(begin)
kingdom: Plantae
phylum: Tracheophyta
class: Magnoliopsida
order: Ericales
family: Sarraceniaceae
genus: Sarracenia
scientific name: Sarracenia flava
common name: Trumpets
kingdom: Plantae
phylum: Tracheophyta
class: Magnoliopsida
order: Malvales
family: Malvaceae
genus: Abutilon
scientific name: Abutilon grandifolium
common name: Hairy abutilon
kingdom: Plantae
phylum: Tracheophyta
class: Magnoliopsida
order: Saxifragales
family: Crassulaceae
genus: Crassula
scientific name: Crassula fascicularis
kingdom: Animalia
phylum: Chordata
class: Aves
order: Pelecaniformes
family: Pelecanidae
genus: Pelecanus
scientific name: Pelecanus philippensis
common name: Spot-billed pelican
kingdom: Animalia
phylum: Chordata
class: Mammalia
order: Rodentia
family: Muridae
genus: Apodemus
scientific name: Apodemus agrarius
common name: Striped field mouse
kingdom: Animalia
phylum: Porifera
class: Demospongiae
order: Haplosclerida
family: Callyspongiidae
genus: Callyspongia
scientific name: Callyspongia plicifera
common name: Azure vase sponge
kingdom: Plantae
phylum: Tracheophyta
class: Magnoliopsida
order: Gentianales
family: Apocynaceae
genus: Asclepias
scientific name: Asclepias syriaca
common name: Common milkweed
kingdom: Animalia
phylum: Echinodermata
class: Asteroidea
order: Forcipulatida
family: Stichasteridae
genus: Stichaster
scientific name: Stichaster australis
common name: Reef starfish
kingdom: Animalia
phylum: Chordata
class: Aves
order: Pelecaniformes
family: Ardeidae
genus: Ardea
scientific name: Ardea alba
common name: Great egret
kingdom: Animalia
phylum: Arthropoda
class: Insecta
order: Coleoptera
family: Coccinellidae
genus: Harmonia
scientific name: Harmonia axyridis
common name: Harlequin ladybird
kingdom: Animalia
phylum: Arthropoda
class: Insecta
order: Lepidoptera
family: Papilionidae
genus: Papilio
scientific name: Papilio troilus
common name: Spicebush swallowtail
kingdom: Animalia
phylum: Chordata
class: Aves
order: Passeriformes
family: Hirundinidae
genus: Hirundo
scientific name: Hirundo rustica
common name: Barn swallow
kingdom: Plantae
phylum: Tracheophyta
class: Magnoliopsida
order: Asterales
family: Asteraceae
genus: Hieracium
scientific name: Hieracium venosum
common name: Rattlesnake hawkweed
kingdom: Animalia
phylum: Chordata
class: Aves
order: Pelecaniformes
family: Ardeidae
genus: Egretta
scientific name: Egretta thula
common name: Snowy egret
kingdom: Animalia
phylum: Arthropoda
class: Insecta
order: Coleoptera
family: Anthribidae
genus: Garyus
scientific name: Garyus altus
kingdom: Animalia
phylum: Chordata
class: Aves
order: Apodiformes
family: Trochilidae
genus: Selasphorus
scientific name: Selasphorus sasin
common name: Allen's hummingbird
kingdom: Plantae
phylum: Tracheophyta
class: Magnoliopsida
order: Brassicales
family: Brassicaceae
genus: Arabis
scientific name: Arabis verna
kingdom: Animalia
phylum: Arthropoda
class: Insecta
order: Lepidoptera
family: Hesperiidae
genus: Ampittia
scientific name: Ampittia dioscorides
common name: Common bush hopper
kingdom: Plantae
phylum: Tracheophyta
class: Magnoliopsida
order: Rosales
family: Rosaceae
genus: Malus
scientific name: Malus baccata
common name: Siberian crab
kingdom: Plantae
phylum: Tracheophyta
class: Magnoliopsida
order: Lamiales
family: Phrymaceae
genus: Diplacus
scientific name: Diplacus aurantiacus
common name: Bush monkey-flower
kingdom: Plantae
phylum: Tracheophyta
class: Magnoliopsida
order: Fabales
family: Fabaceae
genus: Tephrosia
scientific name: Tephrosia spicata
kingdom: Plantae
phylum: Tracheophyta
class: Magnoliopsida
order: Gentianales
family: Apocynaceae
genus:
(end)
What you will do
Convert the lines of all the records above into a single numbered list, omitting any blank lines.

Response to this exercise
1. kingdom: Plantae
2. phylum: Tracheophyta
3. class: Magnoliopsida
4. order: Ericales
5. family: Sarraceniaceae
6. genus: Sarracenia
7. scientific name: Sarracenia flava
8. common name: Trumpets
9. kingdom: Plantae
10. phylum: Tracheophyta
11. class: Magnoliopsida
12. order: Malvales
13. family: Malvaceae
14. genus: Abutilon
15. scientific name: Abutilon grandifolium
16. common name: Hairy abutilon
17. kingdom: Plantae
18. phylum: Tracheophyta
19. class: Magnoliopsida
20. order: Saxifragales
21. family: Crassulaceae
22. genus: Crassula
23. scientific name: Crassula fascicularis
24. kingdom: Animalia
25. phylum: Chordata
26. class: Aves
27. order: Pelecaniformes
28. family: Pelecanidae
29. genus: Pelecanus
30. scientific name: Pelecanus philippensis
31. common name: Spot-billed pelican
32. kingdom: Animalia
33. phylum: Chordata
34. class: Mammalia
35. order: Rodentia
36. family: Muridae
37. genus: Apodemus
38. scientific name: Apodemus agrarius
39. common name: Striped field mouse
40. kingdom: Animalia
41. phylum: Porifera
42. class: Demospongiae
43. order: Haplosclerida
44. family: Callyspongiidae
45. genus: Callyspongia
46. scientific name: Callyspongia plicifera
47. common name: Azure vase sponge
48. kingdom: Plantae
49. phylum: Tracheophyta
50. class: Magnoliopsida
51. order: Gentianales
52. family: Apocynaceae
53. genus: Asclepias
54. scientific name: Asclepias syriaca
55. common name: Common milkweed
56. kingdom: Animalia
57. phylum: Echinodermata
58. class: Asteroidea
59. order: Forcipulatida
60. family: Stichasteridae
61. genus: Stichaster
62. scientific name: Stichaster australis
63. common name: Reef starfish
64. kingdom: Animalia
65. phylum: Chordata
66. class: Aves
67. order: Pelecaniformes
68. family: Ardeidae
69. genus: Ardea
70. scientific name: Ardea alba
71. common name: Great egret
72. kingdom: Animalia
73. phylum: Arthropoda
74. class: Insecta
75. order: Coleoptera
76. family: Coccinellidae
77. genus: Harmonia
78. scientific name: Harmonia axyridis
79. common name: Harlequin ladybird
80. kingdom: Animalia
81. phylum: Arthropoda
82. class: Insecta
83. order: Lepidoptera
84. family: Papilionidae
85. genus: Papilio
86. scientific name: Papilio troilus
87. common name: Spicebush swallowtail
88. kingdom: Animalia
89. phylum: Chordata
90. class: Aves
91. order: Passeriformes
92. family: Hirundinidae
93. genus: Hirundo
94. scientific name: Hirundo rustica
95. common name: Barn swallow
96. kingdom: Plantae
97. phylum: Tracheophyta
98. class: Magnoliopsida
99. order: Asterales
100. family: Asteraceae
101. genus: Hieracium
102. scientific name: Hieracium venosum
103. common name: Rattlesnake hawkweed
104. kingdom: Animalia
105. phylum: Chordata
106. class: Aves
107. order: Pelecaniformes
108. family: Ardeidae
109. genus: Egretta
110. scientific name: Egretta thula
111. common name: Snowy egret
112. kingdom: Animalia
113. phylum: Arthropoda
114. class: Insecta
115. order: Coleoptera
116. family: Anthribidae
117. genus: Garyus
118. scientific name: Garyus altus
119. kingdom: Animalia
120. phylum: Chordata
121. class: Aves
122. order: Apodiformes
123. family: Trochilidae
124. genus: Selasphorus
125. scientific name: Selasphorus sasin
126. common name: Allen's hummingbird
127. kingdom: Plantae
128. phylum: Tracheophyta
129. class: Magnoliopsida
130. order: Brassicales
131. family: Brassicaceae
132. genus: Arabis
133. scientific name: Arabis verna
134. kingdom: Animalia
135. phylum: Arthropoda
136. class: Insecta
137. order: Lepidoptera
138. family: Hesperiidae
139. genus: Ampittia
140. scientific name: Ampittia dioscorides
141. common name: Common bush hopper
142. kingdom: Plantae
143. phylum: Tracheophyta
144. class: Magnoliopsida
145. order: Rosales
146. family: Rosaceae
147. genus: Malus
148. scientific name: Malus baccata
149. common name: Siberian crab
150. kingdom: Plantae
151. phylum: Tracheophyta
152. class: Magnoliopsida
153. order: Lamiales
154. family: Phrymaceae
155. genus: Diplacus
156. scientific name: Diplacus aurantiacus
157. common name: Bush monkey-flower
158. kingdom: Plantae
159. phylum: Tracheophyta
160. class: Magnoliopsida
161. order: Fabales
162. family: Fabaceae
163. genus: Tephrosia
164. scientific name: Tephrosia spicata
165. kingdom: Plantae
166. phylum: Tracheophyta
167. class: Magnoliopsida
168. order: Gentianales
169. family: Apocynaceae
170. genus:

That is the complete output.